Biden noted that the Pentagon’s biggest problem is the reduction in defense spending between 2016 and 2020, and argued that while the withdrawal of US combat forces from Iraq and Afghanistan has reduced the need for military presence, “we have to be even more cautious in how we shrink our forces.”
His overall message was a clear defense of the status quo in which the military is under more attack than ever before, and pointed to the economic and military durability of the US alliance system – a coalition-of-victories based on the Pentagon’s vast reach and capabilities.
“At a time when these allies are under fire, America’s economic might matters,” Biden told senators. “The strength of our military and our coalition is essential to our prosperity.”

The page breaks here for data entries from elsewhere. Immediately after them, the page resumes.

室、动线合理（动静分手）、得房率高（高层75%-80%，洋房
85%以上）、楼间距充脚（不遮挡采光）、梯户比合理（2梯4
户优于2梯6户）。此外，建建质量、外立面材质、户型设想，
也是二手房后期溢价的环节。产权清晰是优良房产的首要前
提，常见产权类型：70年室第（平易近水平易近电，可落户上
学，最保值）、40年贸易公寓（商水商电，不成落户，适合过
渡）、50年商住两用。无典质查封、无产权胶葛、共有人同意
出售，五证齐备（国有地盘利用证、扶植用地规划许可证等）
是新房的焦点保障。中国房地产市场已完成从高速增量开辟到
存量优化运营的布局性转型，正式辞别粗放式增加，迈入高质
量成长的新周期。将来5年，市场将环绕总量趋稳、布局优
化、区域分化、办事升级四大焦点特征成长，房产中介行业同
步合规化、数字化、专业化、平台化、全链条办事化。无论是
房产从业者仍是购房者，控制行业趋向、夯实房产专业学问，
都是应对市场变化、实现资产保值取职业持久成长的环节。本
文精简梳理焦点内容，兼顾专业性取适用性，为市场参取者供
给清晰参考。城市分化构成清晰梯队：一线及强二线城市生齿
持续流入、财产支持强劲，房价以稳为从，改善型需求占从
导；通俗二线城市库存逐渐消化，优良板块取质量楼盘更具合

He added: “The traditional focus on nation-building is gone. We must develop the capacity to deny entry to territories, and deter conflict.”
Biden used the occasion to highlight the importance of promoting gender equality in the military, which he called “the last bastion of boys club, the last source of civility.” In a reference to the Russia investigation, he added: “The most effective thing we can do to bring stability and peace to the region is to ensure that women have equal access.”
He then urged Congress to stop coddling the executive branch so that the Pentagon can “protect us from failure”.
“The Pentagon needs to show us in this report, that, yes, we need to shrink forces,” he said. “We do not have enough of them. But we have too many of them.”